Raheem Morris bets on someone he knows well from the past for a brighter future, but will it work?
You get the sense that Raheem Morris would have hired Jeff Ulbrich to be his defensive coordinator in early 2024 had it been an option, so the fact that he’s the defensive coordinator in 2025 is no great surprise. As Tre’Shon Diaz wrote last night, Morris prizes his relationships with coaches he knows and trusts, so the hire we half-expected is the one we ought to have expected even as the list of interviews burgeoned in the past week.
The last time Morris was the head coach and Ulbrich was the defensive coordinator was in a 2020 season doomed from the outset, with both men thrust into larger-than-anticipated roles after Dan Quinn was fired and they were tasked with finishing out a season that began 0-5. The modest success that season—Morris and Ulbrich coaxed a 4-7 finish out of that team to finish with a 4-12 record, and neither one stuck around in Atlanta—would have scared many coaches away from going back to the same well.
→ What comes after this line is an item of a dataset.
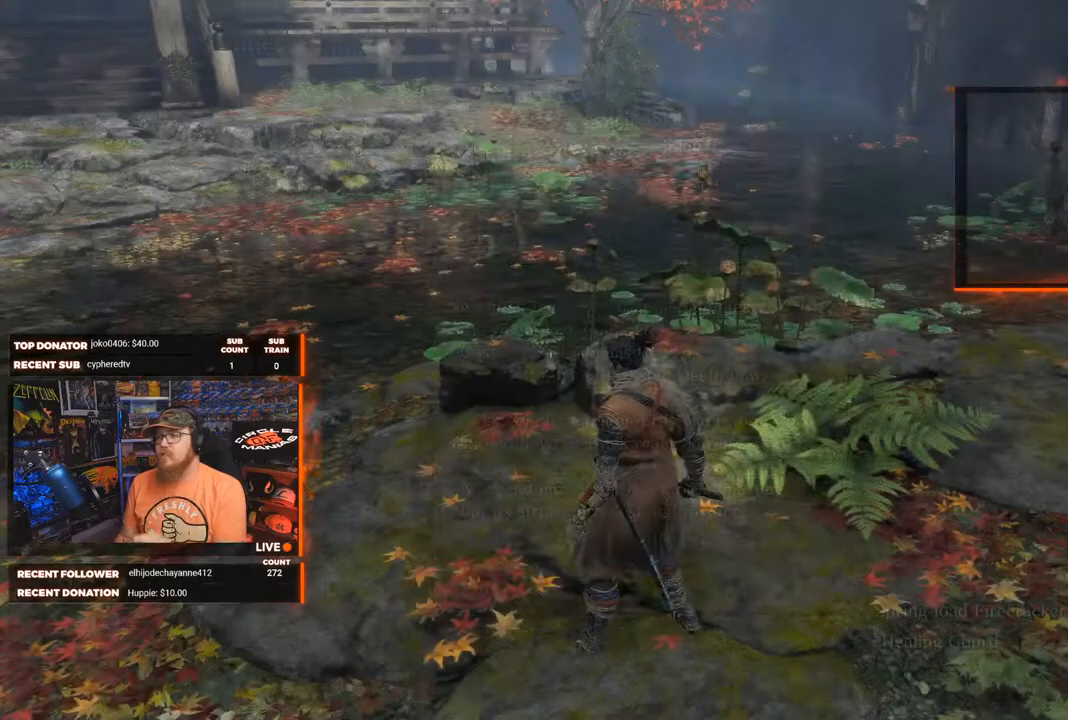
{"buttons": [], "left_stick": "center", "right_stick": "right", "events": [[350, "right_stick", "right"]]}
Morris is not one of those coaches, for better or for worse.
Why Ulbrich? The answer is actually an easy one to provide, but whether it’s a satisfying answer is much more of an open question.
As I mentioned above, Morris is a relationships guy. He worked with Ulbrich from 2015-2020 continuously, which is a small eternity in an NFL where coaching staffs break up and get fired on a regular basis. In rough circumstances in their final year together, Morris and Ulbrich took a defense that had allowed 30-plus points in four of the first five weeks of the season and managed to allow 30-plus just twice the rest of the way, both against the eventual Super Bowl-winning Tampa Bay Buccaneers.
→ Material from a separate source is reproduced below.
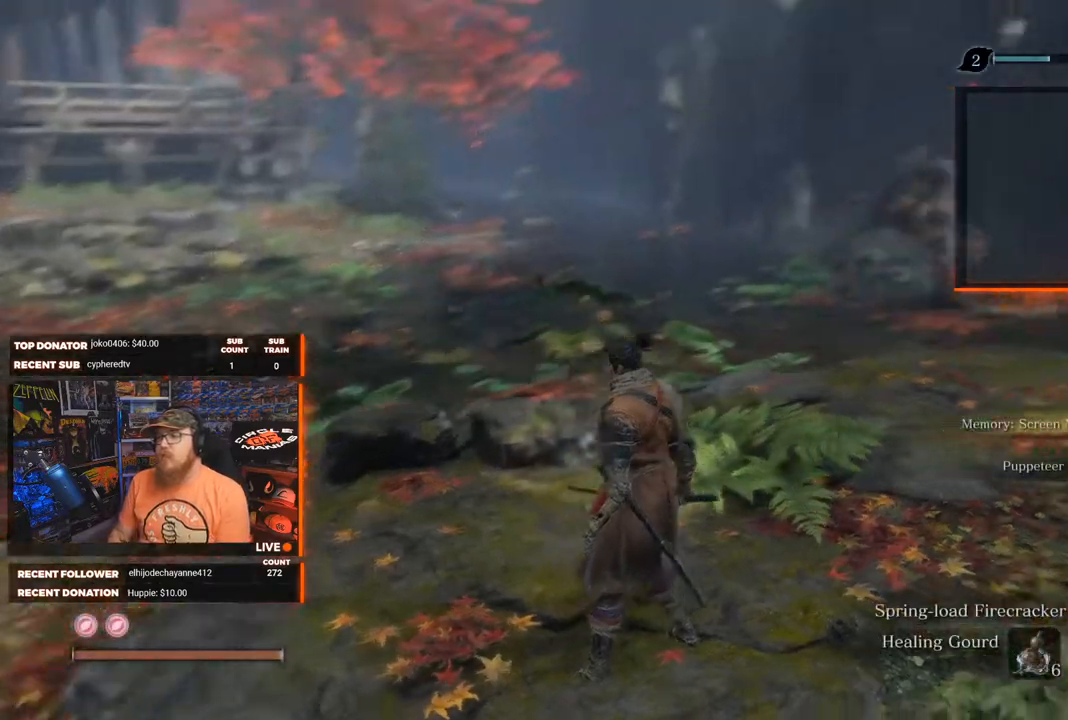
{"buttons": [], "left_stick": "center", "right_stick": "right", "events": [[250, "right_stick", "center"], [483, "right_stick", "right"]]}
If that stint and that relationship didn’t make an impact on Morris, Ulbrich wouldn’t be Atlanta’s defensive coordinator now. But Ulbrich is also much more experienced than he was when he took over that role in 2020, because he’s spent the past four years as the defensive coordinator (and eventually interim head coach) for a talented Jets defense. He and Robert Saleh had that group humming along in 2022 and 2023, but with Saleh fired and Ulbrich taking over in 2024, things went downhill last year.
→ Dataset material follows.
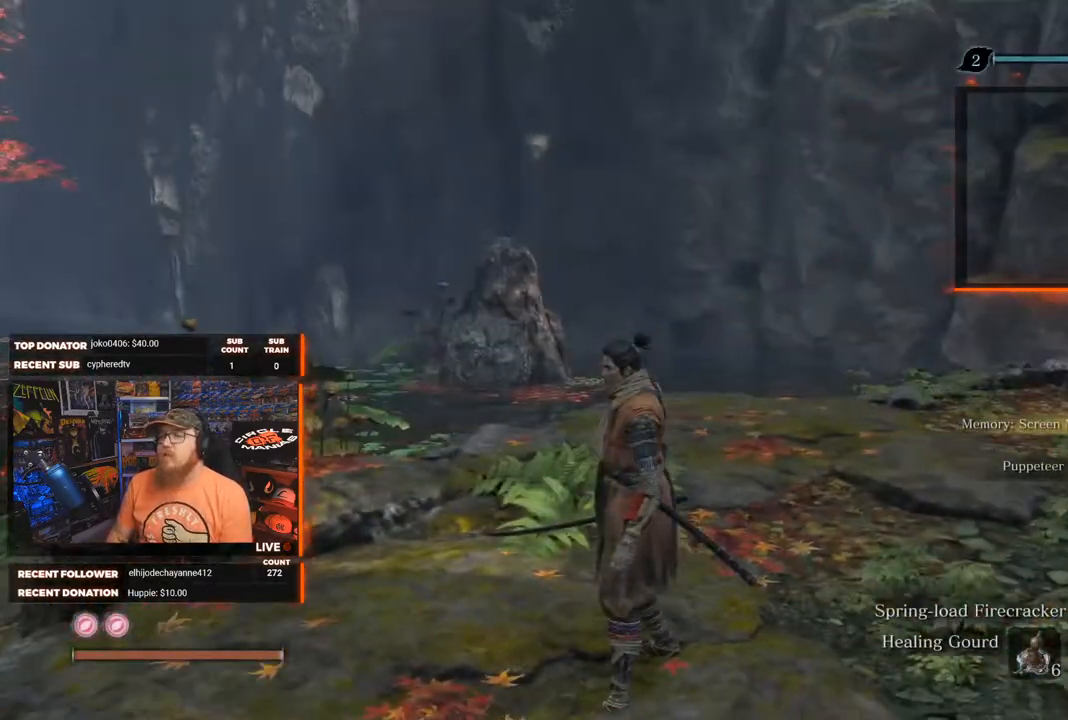
{"buttons": [], "left_stick": "center", "right_stick": "right", "events": []}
Is Ulbrich a solid coordinator? I’d say his results in Atlanta and New York suggest that yes, he is, and if you give him quality pieces he’ll likely give you a solid defense. But while Morris will surely speak to Ulbrich’s acumen, this is at least as much about where Morris and Ulbrich share common ground on approach, trust, and vision for the franchise. Morris saw Lake flame out and concluded he needed someone who both knows him and knows what it’s like to be an NFL coordinator, and Ulbrich was the most experienced candidate in both those regards.
The 2020 season’s...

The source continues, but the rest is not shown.